Alaska Salmon is nutritious and delicious. To ensure a great meal, you need the right equipment for catching and harvesting your fish.

Angler Stewardship

Proper fishing practices help preserve Alaska's abundant salmon resources and fishing opportunities.

  • Keep only fish that you will use. Release the rest unharmed.
  • Keep injured fish unless prohibited by size or bag limit regulations.
  • Follow fishing regulations and help protect salmon habitat.


Extended fighting adversely affects the quality of fish you harvest and survival rates of fish you release.
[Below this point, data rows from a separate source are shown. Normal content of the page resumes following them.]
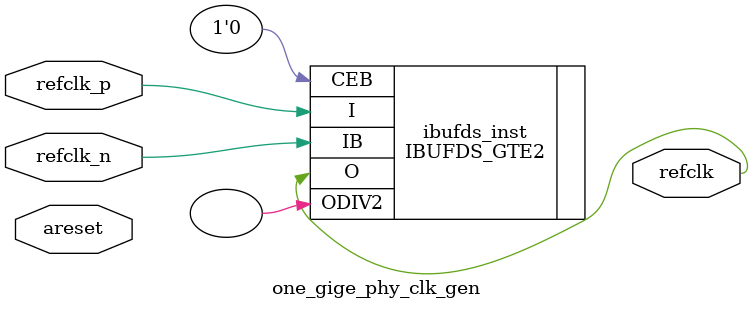
<source format=v>

module one_gige_phy_clk_gen 
(
   input  areset,
   input  refclk_p,
   input  refclk_n,
   output refclk
);

   IBUFDS_GTE2 ibufds_inst (
      .O     (refclk),
      .ODIV2 (),
      .CEB   (1'b0),
      .I     (refclk_p),
      .IB    (refclk_n)
   );

endmodule




</source>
  • Keep your fish in the water until you know it's a "keeper."
  • Avoid bruising—don't let fish flop about.
  • Use a soft or knotless mesh landing net.

Removing Hooks

  • Use needle-nose pliers to back the hook out.
  • Remove hooks quickly and gently with your fish in the water.
  • When hooked deeply, cut the line and leave the hook in the fish.
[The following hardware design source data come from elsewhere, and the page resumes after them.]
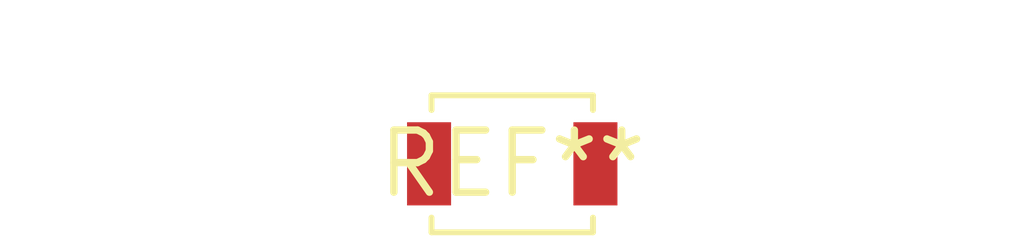
<source format=kicad_pcb>
(kicad_pcb (version 20240108) (generator pcbnew)

  (general
    (thickness 1.6)
  )

  (paper "A4")
  (layers
    (0 "F.Cu" signal)
    (31 "B.Cu" signal)
    (32 "B.Adhes" user "B.Adhesive")
    (33 "F.Adhes" user "F.Adhesive")
    (34 "B.Paste" user)
    (35 "F.Paste" user)
    (36 "B.SilkS" user "B.Silkscreen")
    (37 "F.SilkS" user "F.Silkscreen")
    (38 "B.Mask" user)
    (39 "F.Mask" user)
    (40 "Dwgs.User" user "User.Drawings")
    (41 "Cmts.User" user "User.Comments")
    (42 "Eco1.User" user "User.Eco1")
    (43 "Eco2.User" user "User.Eco2")
    (44 "Edge.Cuts" user)
    (45 "Margin" user)
    (46 "B.CrtYd" user "B.Courtyard")
    (47 "F.CrtYd" user "F.Courtyard")
    (48 "B.Fab" user)
    (49 "F.Fab" user)
    (50 "User.1" user)
    (51 "User.2" user)
    (52 "User.3" user)
    (53 "User.4" user)
    (54 "User.5" user)
    (55 "User.6" user)
    (56 "User.7" user)
    (57 "User.8" user)
    (58 "User.9" user)
  )

  (setup
    (pad_to_mask_clearance 0)
    (pcbplotparams
      (layerselection 0x00010fc_ffffffff)
      (plot_on_all_layers_selection 0x0000000_00000000)
      (disableapertmacros false)
      (usegerberextensions false)
      (usegerberattributes false)
      (usegerberadvancedattributes false)
      (creategerberjobfile false)
      (dashed_line_dash_ratio 12.000000)
      (dashed_line_gap_ratio 3.000000)
      (svgprecision 4)
      (plotframeref false)
      (viasonmask false)
      (mode 1)
      (useauxorigin false)
      (hpglpennumber 1)
      (hpglpenspeed 20)
      (hpglpendiameter 15.000000)
      (dxfpolygonmode false)
      (dxfimperialunits false)
      (dxfusepcbnewfont false)
      (psnegative false)
      (psa4output false)
      (plotreference false)
      (plotvalue false)
      (plotinvisibletext false)
      (sketchpadsonfab false)
      (subtractmaskfromsilk false)
      (outputformat 1)
      (mirror false)
      (drillshape 1)
      (scaleselection 1)
      (outputdirectory "")
    )
  )

  (net 0 "")

  (footprint "SW_SPST_B3U-1000P" (layer "F.Cu") (at 0 0))

)

</source>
  • Keep fish in the water as much as possible.
  • Handle fish with wet hands.
  • Cradle large fish gently with both hands.
  • Keep your fingers out of the gills and eyes.
  • Never squeeze your fish.


  • Quickly stun your catch with a sharp blow to the back of the head.
  • Don't kick or toss your fish. This will bruise the flesh.
  • Bleed your catch immediately—cut through the gill arch, allowing blood to pump out.
  • Gut fish right after bleeding and remove the kidney "blood line" with your thumb or a spoon.
  • Keep fish cool until cooking or processing.